If your group does not have enough experience with structural biology try to find somebody who does and is willing to help you. Check the question section of Researchgate (if you are willing to sift through the basic questions of all those poo in loo's). And consider going to a workshop with a focus on membrane protein structure elucidation. There is one in march for example: biochem.utah.edu/hill/wcpcw.html That one is about structural biology in general I think.

>I do have one last question, if you don't mind. Would it be best to mutate an amino-acid such that it wouldn't needs PT modifications, or would it be best to find (or, God help me, engineer) a host that would perform these duties?

Well, you wouldn't have to worry about engineering your own strain of host cells for expression. Baculovirus expression systems in insect cell lines (High Five and Sf9) can handle most proteins from eukaryotes.

I would go to one of these expression systems. If you want to express in a prokaryotic system (BL21s or perhaps codon+), then you would have to look into playing around with constructs (chopping it up, etc.).

>Wouldn't the mutation affect the fold?

Certainly, that is a possibility. There are number of ways you can look into this, from computational (secondary structure prediction) to expression (mutant construct solubility) to functional (activity assay) to disorder (NMR, limited proteolysis).

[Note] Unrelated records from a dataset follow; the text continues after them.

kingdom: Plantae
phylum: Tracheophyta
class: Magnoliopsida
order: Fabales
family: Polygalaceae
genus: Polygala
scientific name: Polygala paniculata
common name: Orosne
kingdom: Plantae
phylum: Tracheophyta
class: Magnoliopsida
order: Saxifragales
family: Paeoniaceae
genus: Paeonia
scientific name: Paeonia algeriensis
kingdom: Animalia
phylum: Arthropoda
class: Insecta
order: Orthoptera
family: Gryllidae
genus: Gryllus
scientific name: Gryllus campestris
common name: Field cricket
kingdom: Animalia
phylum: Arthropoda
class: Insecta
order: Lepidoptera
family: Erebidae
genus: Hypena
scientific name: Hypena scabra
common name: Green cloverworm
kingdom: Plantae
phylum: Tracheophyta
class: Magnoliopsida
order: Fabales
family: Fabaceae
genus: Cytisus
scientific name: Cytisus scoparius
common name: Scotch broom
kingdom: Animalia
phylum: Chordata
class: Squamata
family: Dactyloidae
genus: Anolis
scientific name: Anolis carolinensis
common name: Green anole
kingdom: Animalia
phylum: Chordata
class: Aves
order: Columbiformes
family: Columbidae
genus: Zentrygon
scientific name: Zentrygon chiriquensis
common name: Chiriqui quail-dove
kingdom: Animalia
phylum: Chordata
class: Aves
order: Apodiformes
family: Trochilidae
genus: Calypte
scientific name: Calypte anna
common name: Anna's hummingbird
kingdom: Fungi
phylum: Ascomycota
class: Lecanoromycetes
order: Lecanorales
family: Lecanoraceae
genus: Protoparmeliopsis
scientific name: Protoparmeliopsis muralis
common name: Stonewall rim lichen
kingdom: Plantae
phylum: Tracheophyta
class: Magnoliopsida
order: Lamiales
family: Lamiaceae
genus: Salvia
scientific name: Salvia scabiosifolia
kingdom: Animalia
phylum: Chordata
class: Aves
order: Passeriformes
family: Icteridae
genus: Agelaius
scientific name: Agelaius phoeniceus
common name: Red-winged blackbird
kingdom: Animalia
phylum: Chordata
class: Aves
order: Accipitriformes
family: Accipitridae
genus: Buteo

>How useful would a crystal of a mutated protein be for subsequent analysis (especially, say, if glycosylation were needed for oligomer formation, which is still a big problem concerning my protein)?

It comes down to the question you are trying to answer with the crystal structure. Going off your assumption that glycosylation is needed for oligomerization, and further extrapolating that, say, oligomerization is needed for biological activity, then yes, you should present a crystal structure that is glycosylated, and functional assay that connects glycosylated oligomer to biological activity.

If the glycosylation has not effect on your particular system (say, the glycosylation is different from the oligomerization domain), again, you'll need biochemical and cell biological data to show that your construct still has activity.

Thank you both for your considerate answers.

You're welcome, glad to help.

Seconding this. Tell us the protein.